Here's our route from Front Royal to Waynesboro — all in Virginia:
Hooray for comments!
Some of the people who we meet are thru-hikers, and some are section-hiking, and some are just out for a few days. (There are of course the Day Hikers. As someone wrote in a shelter log: "God bless y'all, but you're different.") Aboo, and Stump, and Django, and Turtle Hawk and Silver (trail names are funny) are all sobo thru-hikers, but are also all going faster than us so we probably won't run into them too much. (The first three are around our age; the last couple are a mid-50s husband and wife from Georgia who freeze-dried their own meals and were glad to be in on a Just So Stories reading.) Moon Pie was a nobo thru hiker, finishing up a couple sections in VA that he missed. People frequently mention names that they've been following in the trail registers for weeks — or half the trail — which sort of develop celebrity (or stalkee) status. Jo expects we'll eventually develop a "hiker family" — people hiking about the same pace — but if people who've zipped by us end up getting sucked into towns, or taking zeroes, we may cross paths with them again.
Shenandoah has been very kind: one of my favorite things about it is that there are old-orchard apple trees sprinkled around, so every now and then you can get a little supplemental fresh fruit. But, in terms of food, there are also Waysides: basically gas station + convenience store events, just a ways off the trail, where one can get a real (fast-food) meal and do an intermediate resupply. (We also decided, after ten days, to have real beds and showers in a lodge — not to mention dinner and breakfast — which was deliriously refreshing: we both sort of lay in bed glowing after our showers.) In terms of terrain, it's been fairly gentle, too; having done the roller coaster first (which was all up and down), it's easy to see how coming north it would be a dreadful shock after SNP.

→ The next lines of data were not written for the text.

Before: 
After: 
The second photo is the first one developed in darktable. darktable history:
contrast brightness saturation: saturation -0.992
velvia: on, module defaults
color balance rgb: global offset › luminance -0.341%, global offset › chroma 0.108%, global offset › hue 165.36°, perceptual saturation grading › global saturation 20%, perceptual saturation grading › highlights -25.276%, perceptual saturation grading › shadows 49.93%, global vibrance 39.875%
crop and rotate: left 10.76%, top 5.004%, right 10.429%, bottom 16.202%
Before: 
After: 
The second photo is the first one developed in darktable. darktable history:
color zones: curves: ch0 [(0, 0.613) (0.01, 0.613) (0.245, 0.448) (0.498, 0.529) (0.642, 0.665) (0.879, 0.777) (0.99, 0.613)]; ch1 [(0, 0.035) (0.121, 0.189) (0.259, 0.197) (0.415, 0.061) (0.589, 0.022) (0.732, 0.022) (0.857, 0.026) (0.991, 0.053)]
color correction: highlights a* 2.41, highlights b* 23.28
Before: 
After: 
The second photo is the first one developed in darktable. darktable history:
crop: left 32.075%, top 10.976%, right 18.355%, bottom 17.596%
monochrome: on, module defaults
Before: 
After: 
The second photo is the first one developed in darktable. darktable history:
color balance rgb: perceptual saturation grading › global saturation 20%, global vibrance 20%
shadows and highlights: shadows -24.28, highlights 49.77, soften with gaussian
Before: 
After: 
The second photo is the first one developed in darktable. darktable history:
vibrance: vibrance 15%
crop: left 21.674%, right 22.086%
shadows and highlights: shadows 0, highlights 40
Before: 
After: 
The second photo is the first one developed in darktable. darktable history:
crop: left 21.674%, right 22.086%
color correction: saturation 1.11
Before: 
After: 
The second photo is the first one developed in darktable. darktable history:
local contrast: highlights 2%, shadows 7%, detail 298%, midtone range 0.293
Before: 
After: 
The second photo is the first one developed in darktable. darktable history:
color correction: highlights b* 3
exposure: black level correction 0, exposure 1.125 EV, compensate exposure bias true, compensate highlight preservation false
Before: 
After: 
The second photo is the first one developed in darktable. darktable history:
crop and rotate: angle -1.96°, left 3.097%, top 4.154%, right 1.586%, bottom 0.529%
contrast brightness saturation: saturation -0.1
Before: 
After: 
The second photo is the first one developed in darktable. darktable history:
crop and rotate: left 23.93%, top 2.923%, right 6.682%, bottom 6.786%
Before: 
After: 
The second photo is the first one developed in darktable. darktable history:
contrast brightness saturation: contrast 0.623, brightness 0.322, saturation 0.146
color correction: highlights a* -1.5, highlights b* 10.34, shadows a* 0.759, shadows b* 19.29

The first three nights we stealthed; I think we've tent-camped twice since then, and the rest in shelters (excepting a night at Big Meadows lodge). Shelters are great for the convenience of not having to pitch and re-pack the tent (especially if, as has happened twice, it sprinkles a bit), and usually come with a spring and a bear hang (a pole with a big trident to lob your food up onto, as opposed to stringing it up in a tree), and are a mixed bag for company. Some nights it's been great: lots of stories from other hikers about favorite hostels and characters and the like. (I've recorded a couple hiker conversations, which I intend to process and post sometime; that might not happen on the trail.) In one shelter (Rock Springs) I ended up spending the night with a boy scout troop — which turned out to be uneventful, just amusing (hopefully yours was friendly too, Phil!) — and some we've had to ourselves. But we've also ended up having some unrelished company.
In the tents-and-shelter vein, we've also run into some hammock users. Not having to look for a flat and rock-free site is tempting, as is less weight; and (hi to my mom who recently got a hammock!) some of the hammock users have recommended putting a sleeping bag around the outside of the hammock for insulation, or cutting a foam pad to be oblong (since a ThermaRest zips out from under one), since otherwise air cooling underneath seems to be an issue.
Shelters are a fun inter-hiker opportunity in other ways, too. We've found and left a few books (though not as many as hoped for; and sometimes in parts!), and I got crayons in Front Royal, which we've been using on the trail registers and a few of which we've been leaving in each shelter for future amusement.